Although Tauranga is my home town, and I love the place, it is still, as far as you, the touring visitor is concerned, just another traffic-clogged city boasting of one of the most popular beaches in the country and a trio of great 18-hole golf courses with a couple more just outside the city boundary.
It's major attraction, the Mount Maunganui cut-off cone rising straight out of the sea for most its girth, becomes a dominant back-drop to visiting the Mount Maunganui beach, taking a walk along the boardwalk promenade and then moving on.
You simple do not need to go looking for
the Mount, now to be known as Mauao. It can
be seen from almost every which-way in the
city or surrounding district. The "Mount"

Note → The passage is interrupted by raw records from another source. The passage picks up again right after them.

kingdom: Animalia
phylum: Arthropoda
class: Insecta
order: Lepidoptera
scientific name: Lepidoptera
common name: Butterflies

just is. It deserves its icon status. You'll
be glad you saw it in passing.
Still, to put on rose-coloured glasses, the city does also have some most attractive shopping centres and, if you came visiting to enjoy our burgeoning variety of restaurant/bistro bars, then The Strand, leading off The Mall in Downtown Tauranga could provide many a happy hour or day or two.

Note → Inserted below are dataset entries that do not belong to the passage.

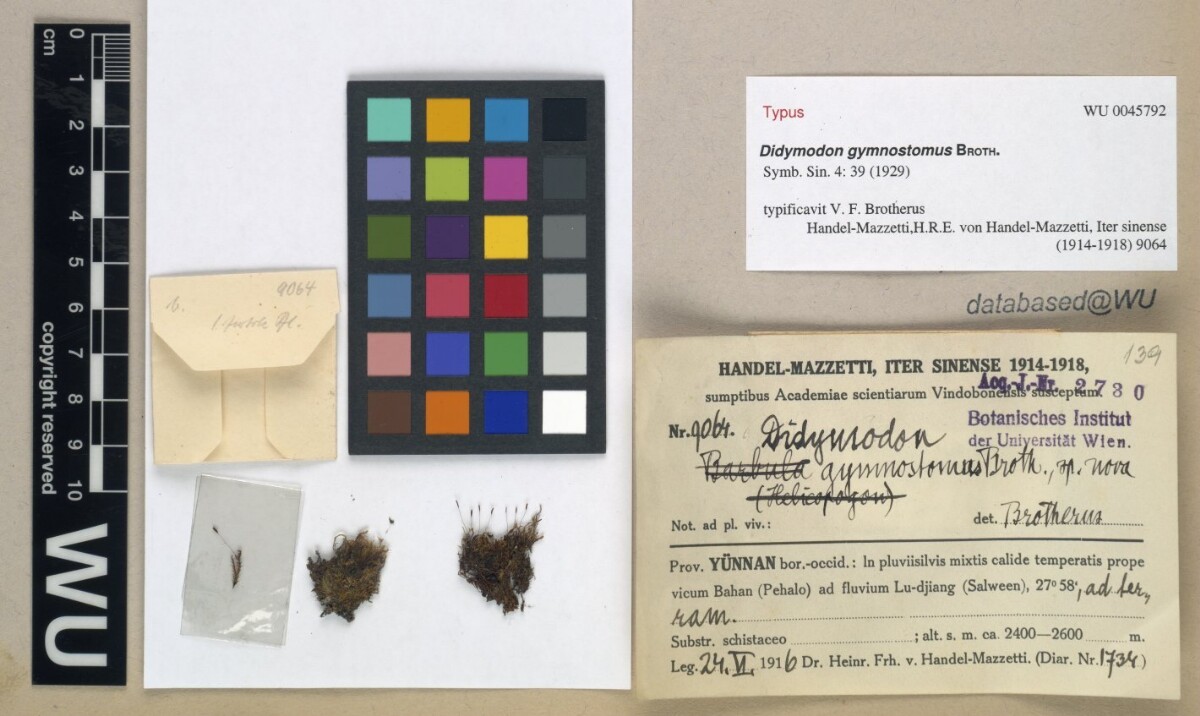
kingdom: Plantae
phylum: Bryophyta
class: Bryopsida
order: Pottiales
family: Pottiaceae
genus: Bryoerythrophyllum
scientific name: Bryoerythrophyllum gymnostomum
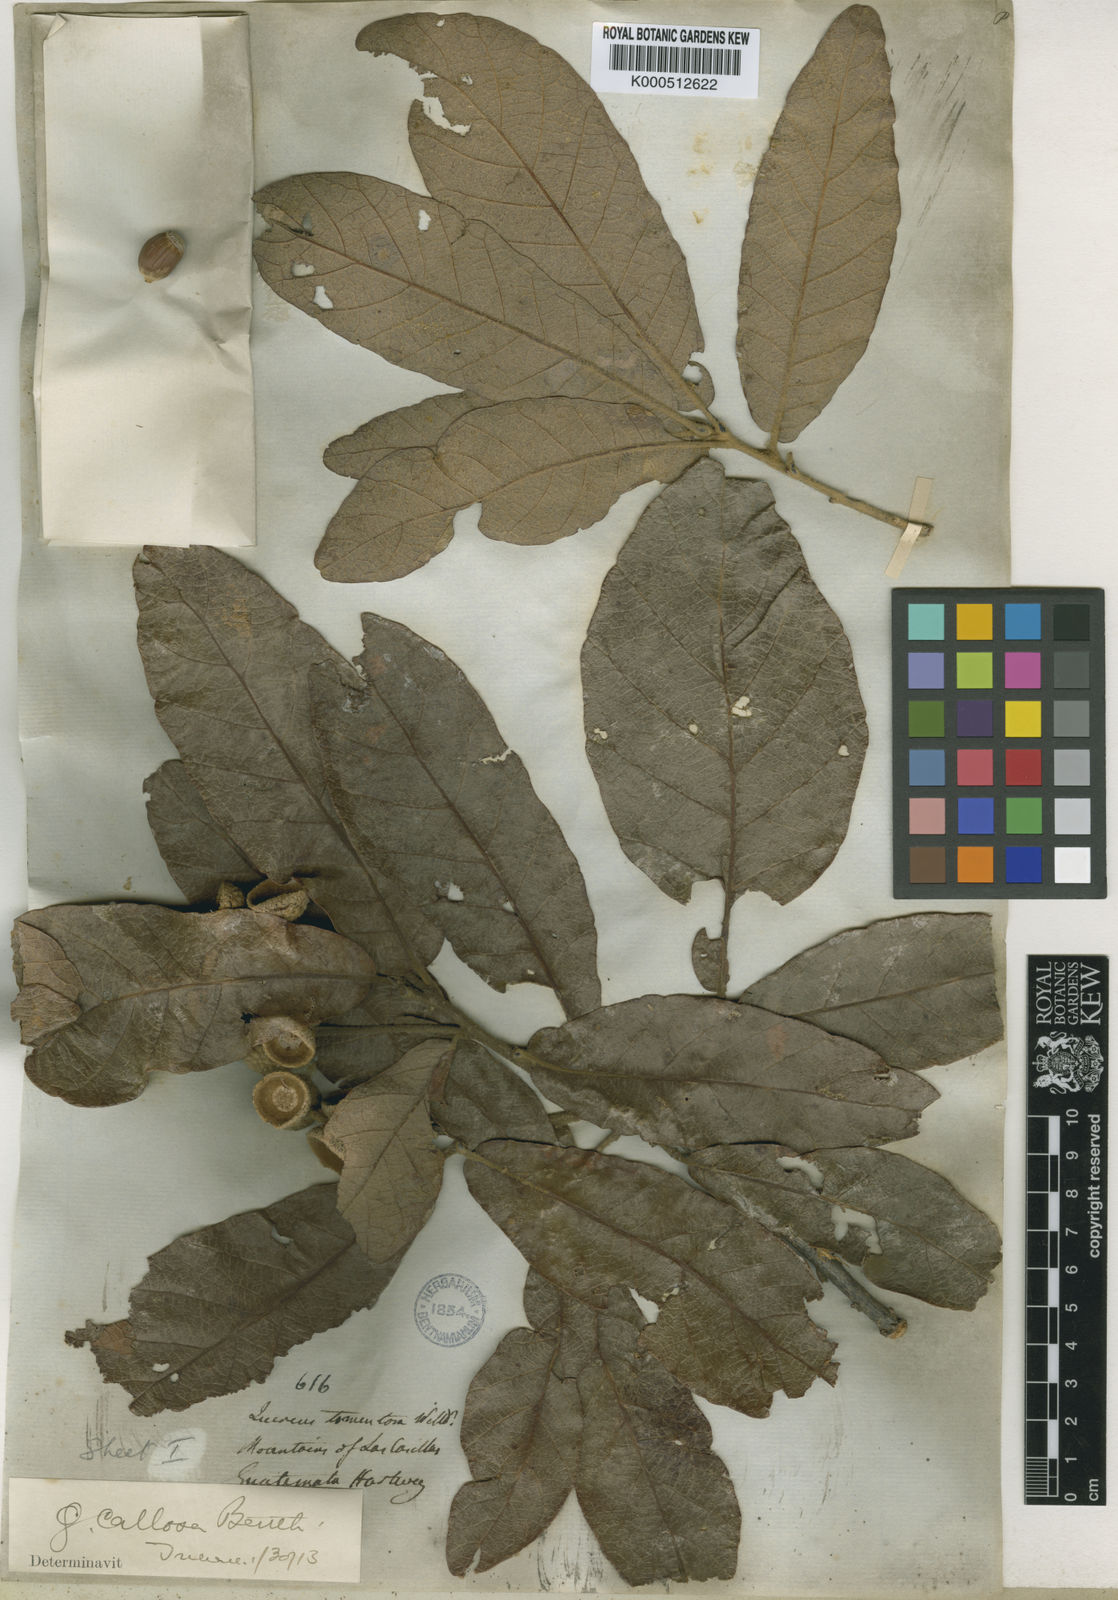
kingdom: Plantae
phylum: Tracheophyta
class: Magnoliopsida
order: Fagales
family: Fagaceae
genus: Quercus
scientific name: Quercus peduncularis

Mount Maunganui's shopping centre, just a minute or two's drive from the ocean or harbour beaches on either side, is also a delight to the shopping and food connoisseur. At the height of the season the entire city, including its roads and shopping centre footpaths, becomes a fun-filled mass of holidaying and partying humanity.

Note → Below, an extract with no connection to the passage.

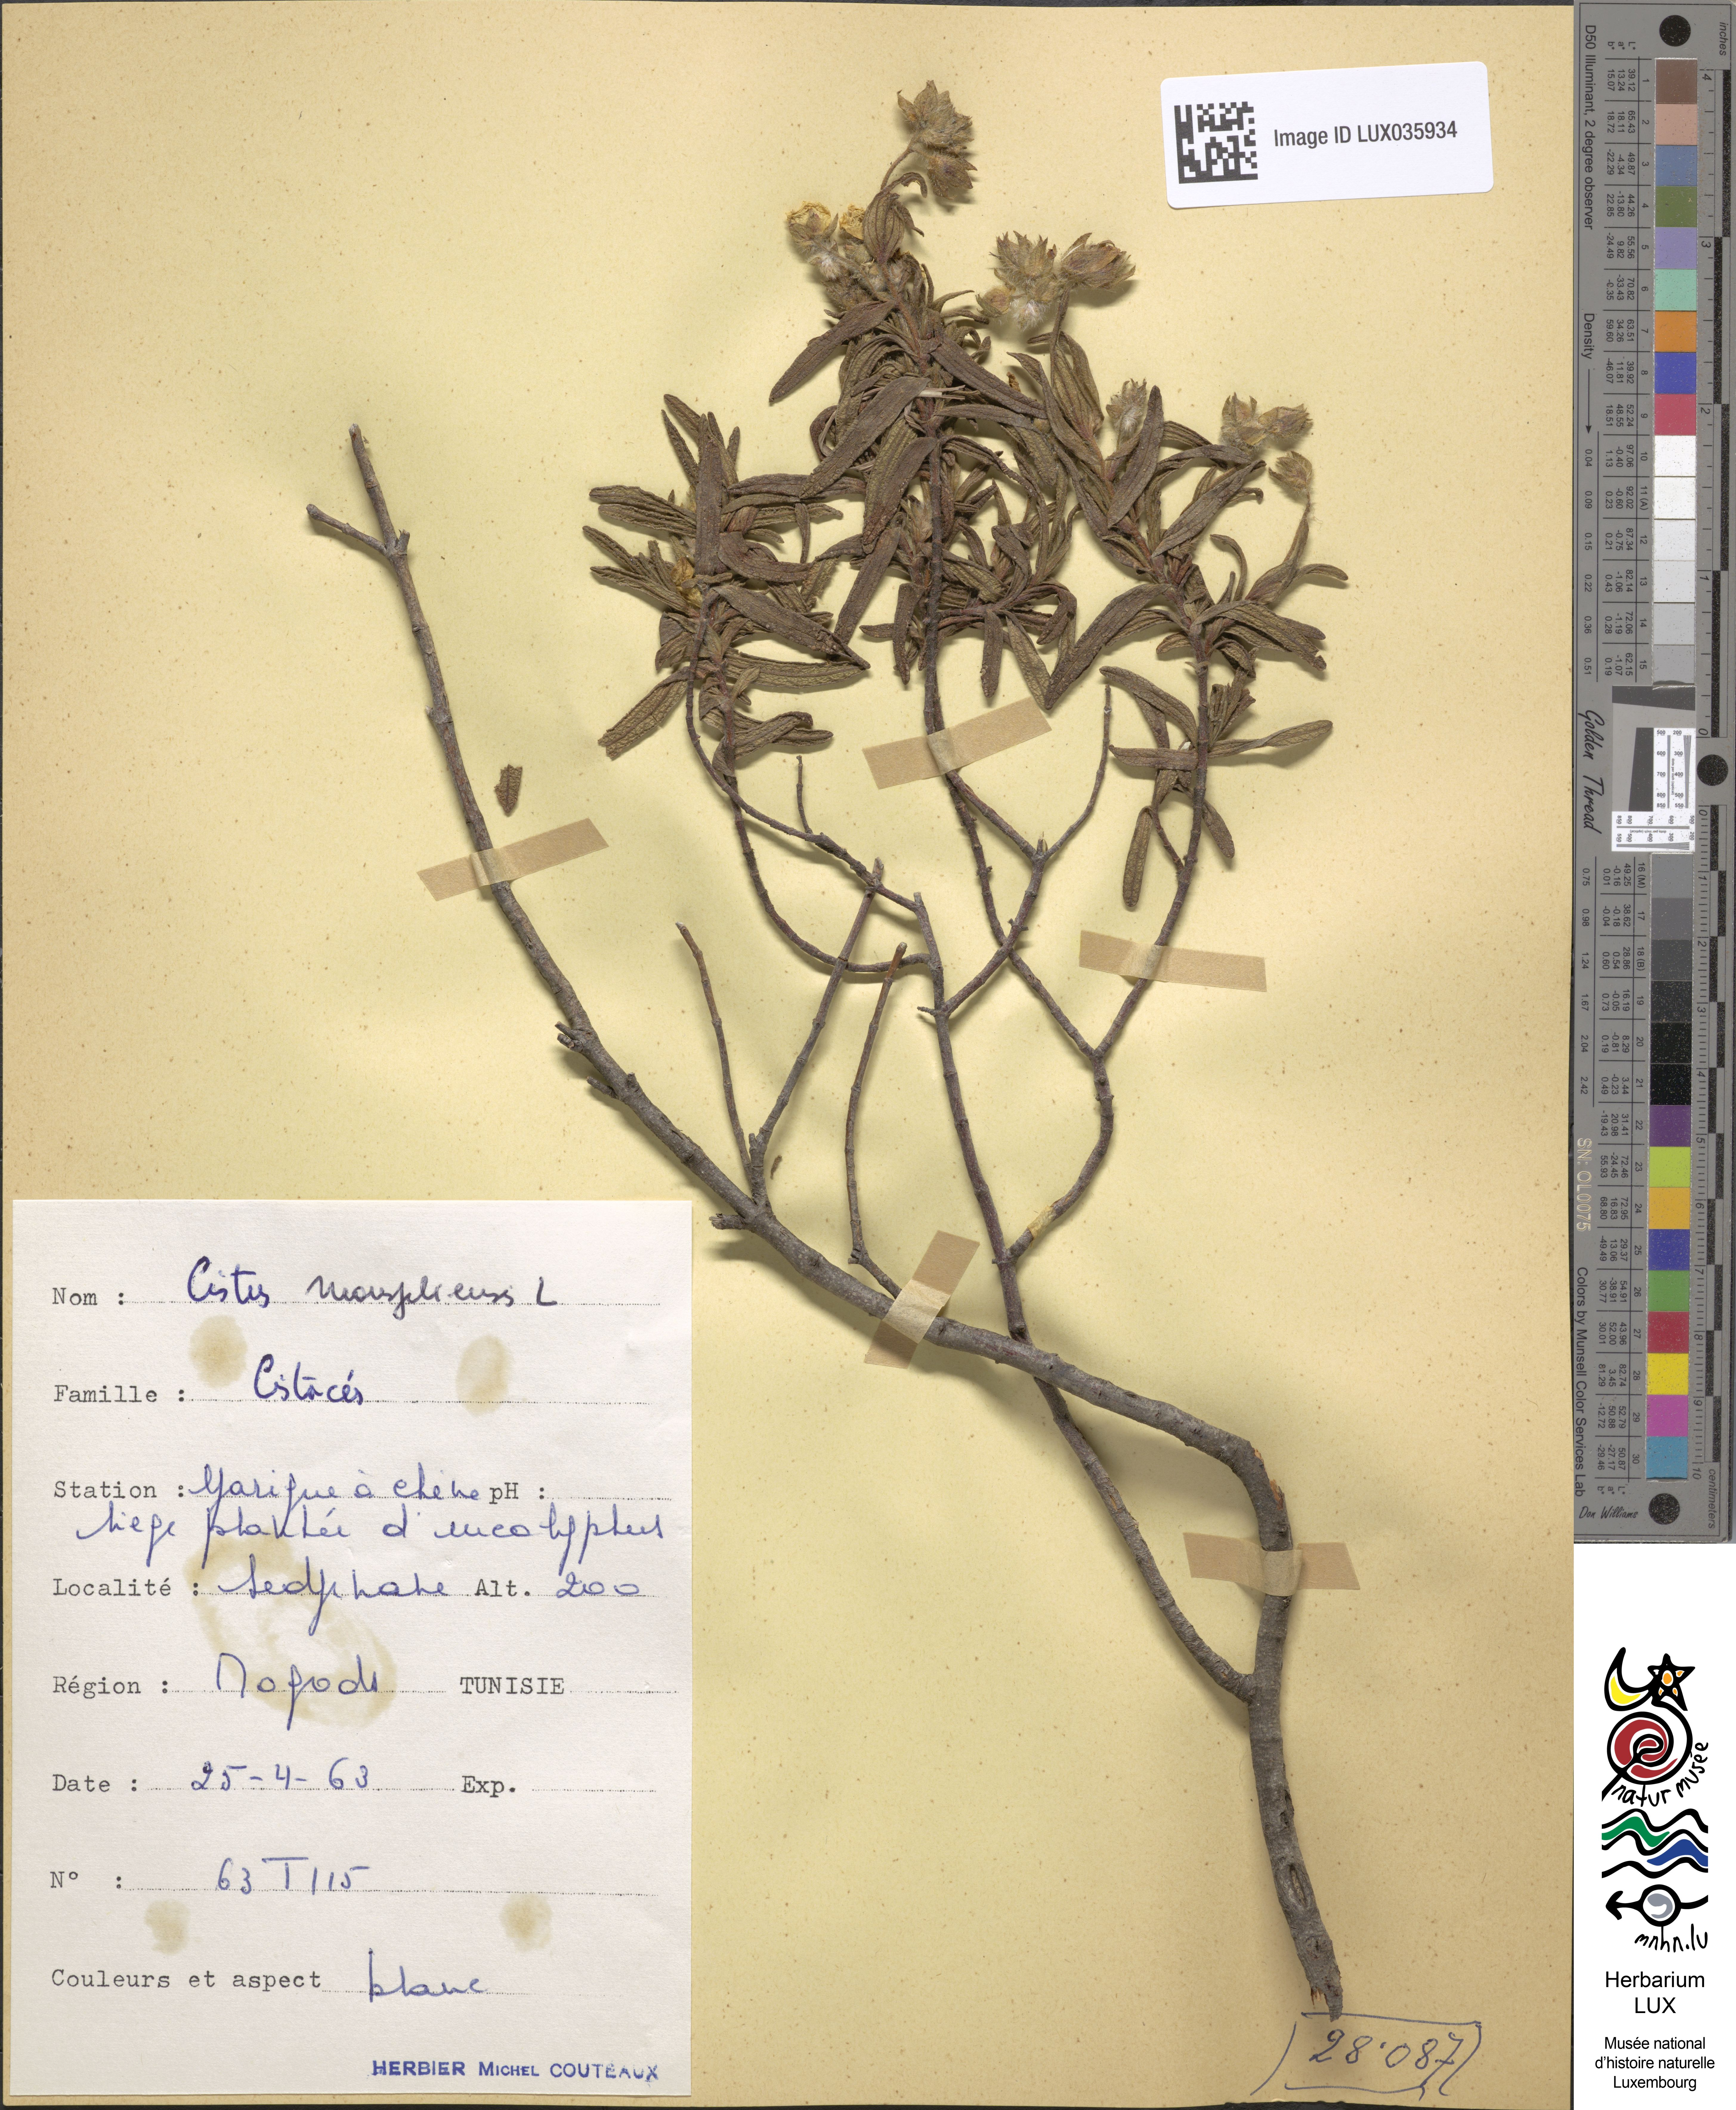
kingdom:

However, compared to Auckland's traffic problems, Tauranga is still just an oversized fishing village with New Zealand's largest export and rapidly becoming largest import port driving its insatiable, consumer-society growth - and therein lies the heart of the traffic problem. The bridge linking the two ports, one a container terminal, the other general cargo consisting largely of pine logs, and the two state highways feeding the ports, is, if nothing else, a remarkable example of engineering innovation.
When you drive, or crawl, across the bridge, consider the fact that its entire over-sea length, with its curve and rise and fall over the channel, was constructed on the Tauranga city-centre side of the harbour, then pushed in sections across pre-built columns. Consider also, that like my house on driven piles, it sits on mud. No rock foundation. In the construction stage some of the columns began to sink as the weight of the extending bridge bore down on them. Concrete grouting forced down the side and under the columns provided stable, localised foundations and so, 15 years later the bridge still stands/floats - as does our house!
Unless golfing and/or ocean swimming is your thing, then a day in Tauranga, and perhaps an overnight stop-over in one of the city's many quality hotels, motels, holiday parks and motor camps should satisfy your curiosity.
Leaving Tauranga early morning will give you plenty of time to enjoy a couple of quite outstanding, and reasonably priced, tourist attractions on the way to the Rotorua Lakes and the country's top-of-the-pops Tourist Centre, Rotorua City itself.